Solution for Gson 2.0+

Gson 2.0+ 解决方案

I just learnedthat with newer Gson versions this is extremely simple:

我刚刚了解到，使用较新的 Gson 版本，这非常简单：

GsonBuilder builder = new GsonBuilder();
Object o = builder.create().fromJson(json, Object.class);

The created object is a Map (com.google.gson.internal.LinkedTreeMap), and if you print it, it looks like this:

创建的对象是一个 Map (com.google.gson.internal.LinkedTreeMap)，如果你打印它，它看起来像这样：

{1145={cities_id=1145, city=Nawanshahr, city_path=nawanshahr, region_id=53, region_district_id=381, country_id=0, million=0, population=null, region_name=Punjab}, 
 1148={cities_id=1148, city=Nimbahera, city_path=nimbahera, region_id=54, region_district_id=528, country_id=0, million=0, population=null, region_name=Rajasthan}
...

Solution using a custom deserialiser

使用自定义解串器的解决方案

(NB: Turns out you don't really a custom deserialiser unless you're stuck with pre-2.0 versions of Gson. But still it is useful to know how to do custom deserialisation (and serialisation) in Gson, and it may often be the best approach, depending on how you want to use the parsed data.)

（注意：事实证明，除非您坚持使用 Gson 2.0 之前的版本，否则您并不是真正的自定义反序列化器。

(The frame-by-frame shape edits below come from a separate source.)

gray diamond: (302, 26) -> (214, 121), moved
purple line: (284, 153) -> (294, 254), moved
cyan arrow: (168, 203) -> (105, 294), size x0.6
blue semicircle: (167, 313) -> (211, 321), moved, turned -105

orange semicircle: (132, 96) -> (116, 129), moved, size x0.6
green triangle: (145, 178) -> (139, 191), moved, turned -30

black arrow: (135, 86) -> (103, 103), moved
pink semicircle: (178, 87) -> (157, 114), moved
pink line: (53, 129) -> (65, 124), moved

但了解如何在 Gson 中进行自定义反序列化（和序列化）仍然很有用，而且通常可能是最好的方法，取决于你想如何使用解析的数据。）

So we're indeed dealing with random / varying field names. (Of course, this JSON format is not very good; this kind of data should be inside a JSON array, in which case it could be very easily read into a List. Oh well, we can still parse this.)

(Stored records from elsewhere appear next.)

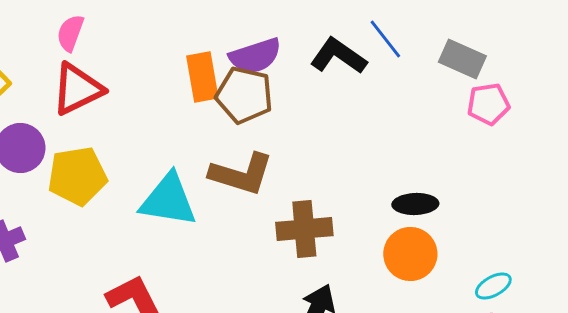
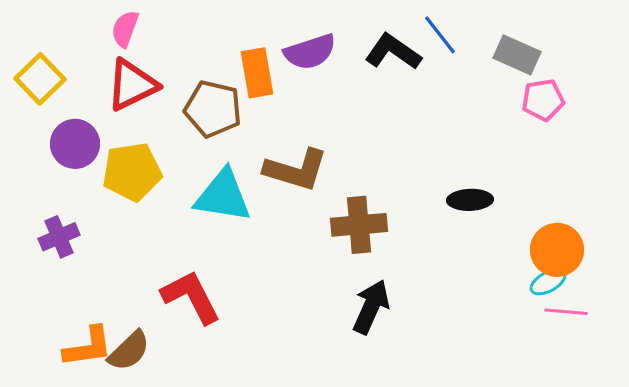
brown pentagon: (244, 95) -> (213, 109), moved
orange circle: (410, 254) -> (557, 250), moved

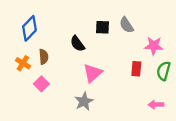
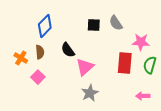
blue diamond: (29, 28) -> (45, 26), moved
black semicircle: (77, 44) -> (68, 50), moved
red rectangle: (136, 69) -> (125, 63), size x1.5
gray star: (84, 101) -> (90, 93), moved

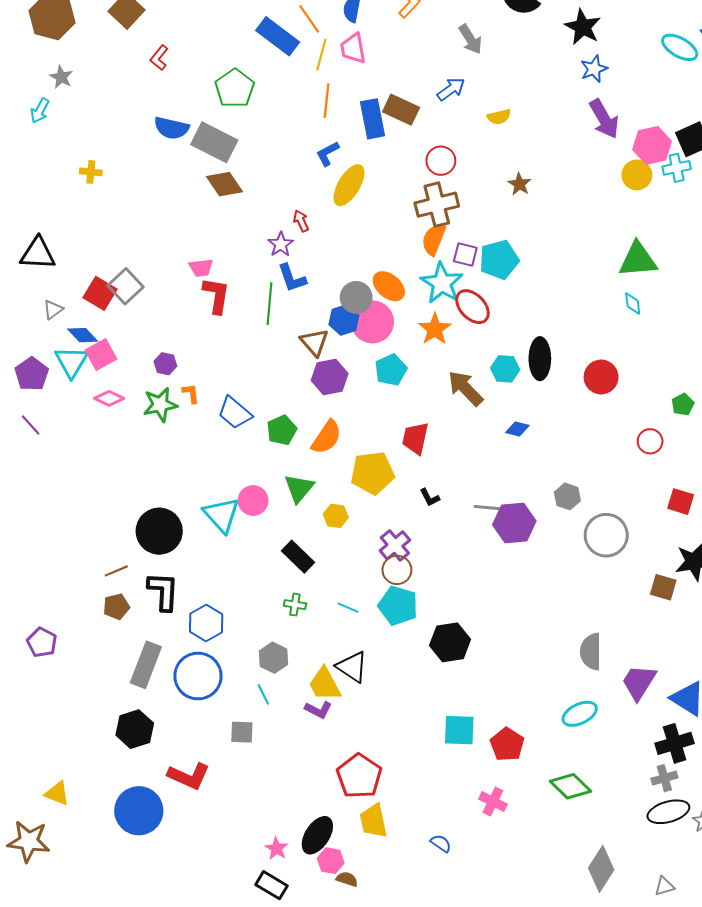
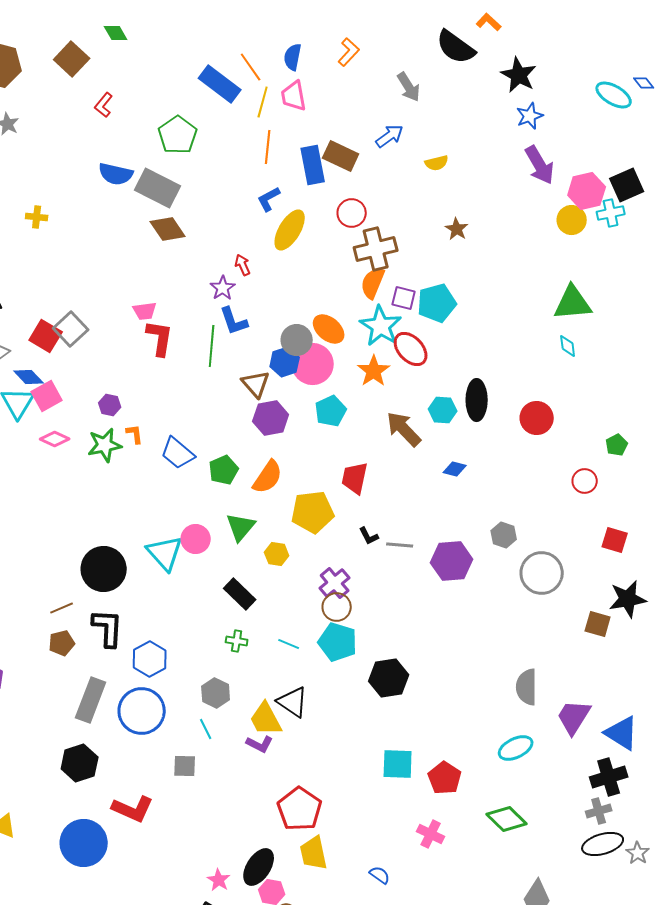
red circle: (441, 161) -> (352, 213), moved
gray line: (488, 508) -> (400, 545), moved

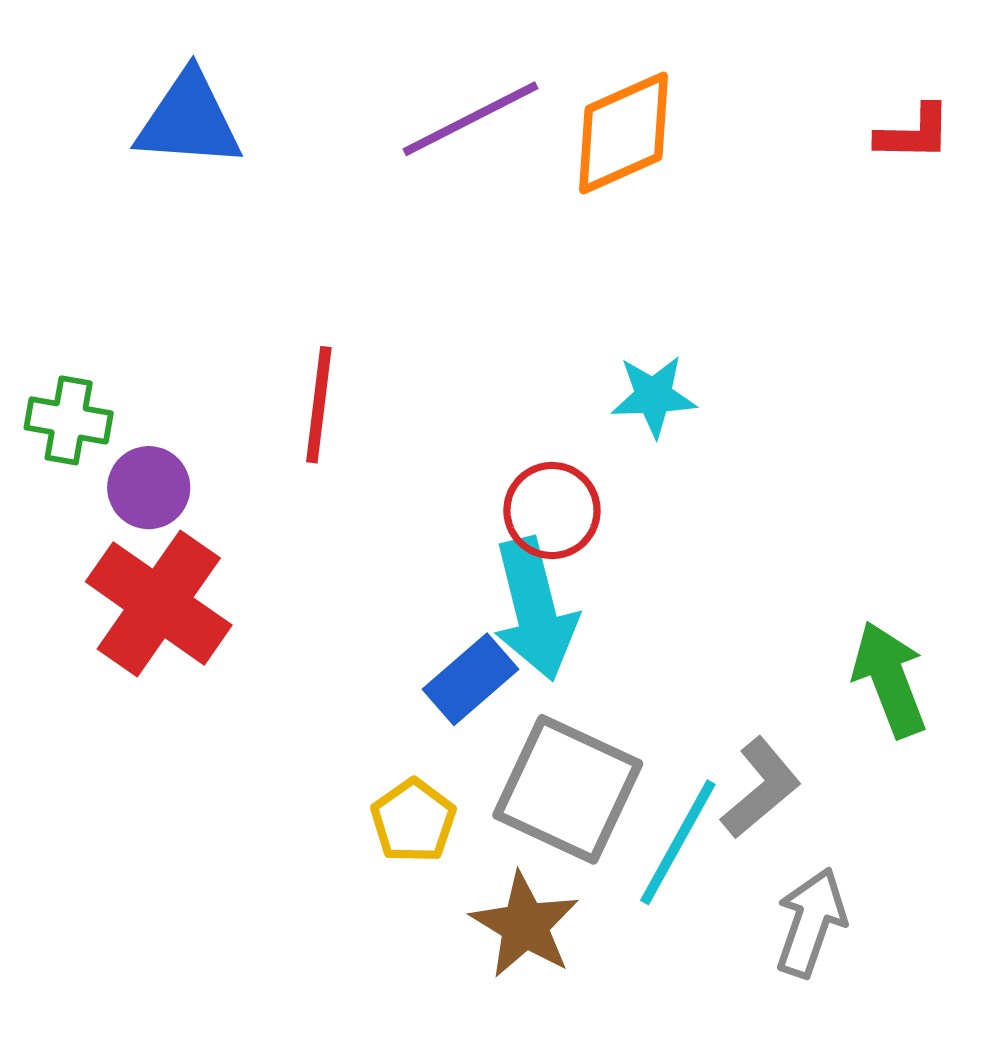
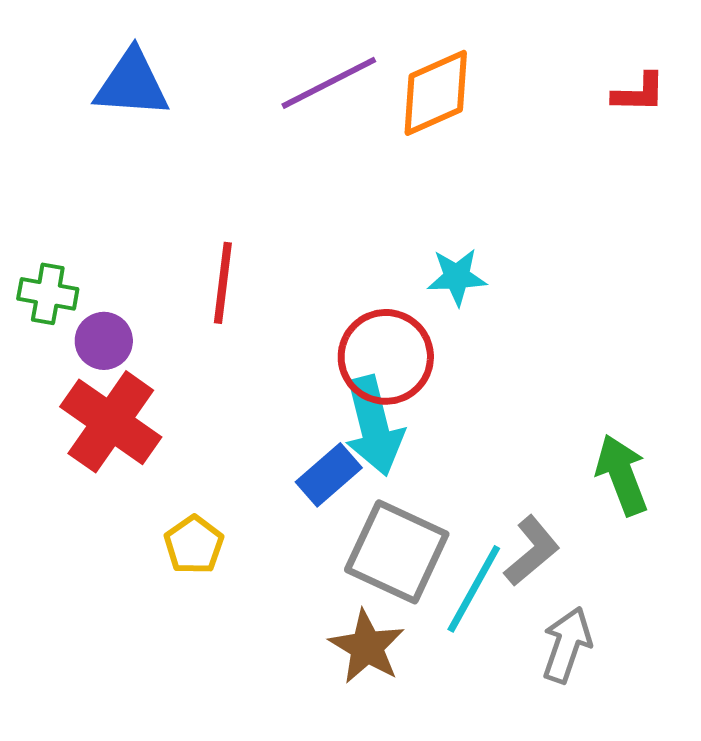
red circle: (552, 511) -> (386, 357), size x1.4
yellow pentagon: (413, 821) -> (194, 545), moved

所以我们确实在处理随机/变化的字段名称。（当然，这种 JSON 格式不是很好；这种数据应该在一个JSON 数组中，这样它可以很容易地读入 List。哦，我们仍然可以解析它。）

First, this is how I would model the JSON data in Java objects:

首先，这是我在 Java 对象中建模 JSON 数据的方式：

// info for individual city
public class City    {
    String citiesId;
    String city;
    String regionName;
    // and so on
}

// top-level object, containing info for lots of cities
public class CityList  {
    List<City> cities;

    public CityList(List<City> cities) {
        this.cities = cities;
    }
}

Then, the parsing. One way to deal with this kind of JSON is to create a custom deserialiserfor the top level object (CityList).

然后，解析。处理此类 JSON 的一种方法是为顶级对象 (CityList)创建自定义反序列化器。

Something like this:

像这样的东西：

public class CityListDeserializer implements JsonDeserializer<CityList> {

    @Override
    public CityList deserialize(JsonElement element, Type type, JsonDeserializationContext context) throws JsonParseException {
        JsonObject jsonObject = element.getAsJsonObject();
        List<City> cities = new ArrayList<City>();
        for (Map.Entry<String, JsonElement> entry : jsonObject.entrySet()) {
            // For individual City objects, we can use default deserialisation:
            City city = context.deserialize(entry.getValue(), City.class); 
            cities.add(city);
        }
        return new CityList(cities);
    }

}

A key point to notice is the call to jsonObject.entrySet()which retuns all the top-level fields (with names like "1145", "1148", etc). This Stack Overflow answerhelped me solve this.

需要注意的一个关键点是jsonObject.entrySet()返回所有顶级字段（名称如“1145”、“1148”等）的调用。这个 Stack Overflow 答案帮助我解决了这个问题。

Complete parsing code below. Note that you need to use registerTypeAdapter()to register the custom serialiser.

完整的解析代码如下。请注意，您需要使用registerTypeAdapter()来注册自定义序列化程序。

GsonBuilder builder = new GsonBuilder();
builder.registerTypeAdapter(CityList.class, new CityListDeserializer());
Gson gson = builder.setFieldNamingPolicy(LOWER_CASE_WITH_UNDERSCORES).create();
CityList list = gson.fromJson(json, CityList.class);

(Here's a full, executable examplethat I used for testing. Besides Gson, it uses Guava library.)

（这是我用于测试的完整可执行示例。除了 Gson，它还使用 Guava 库。）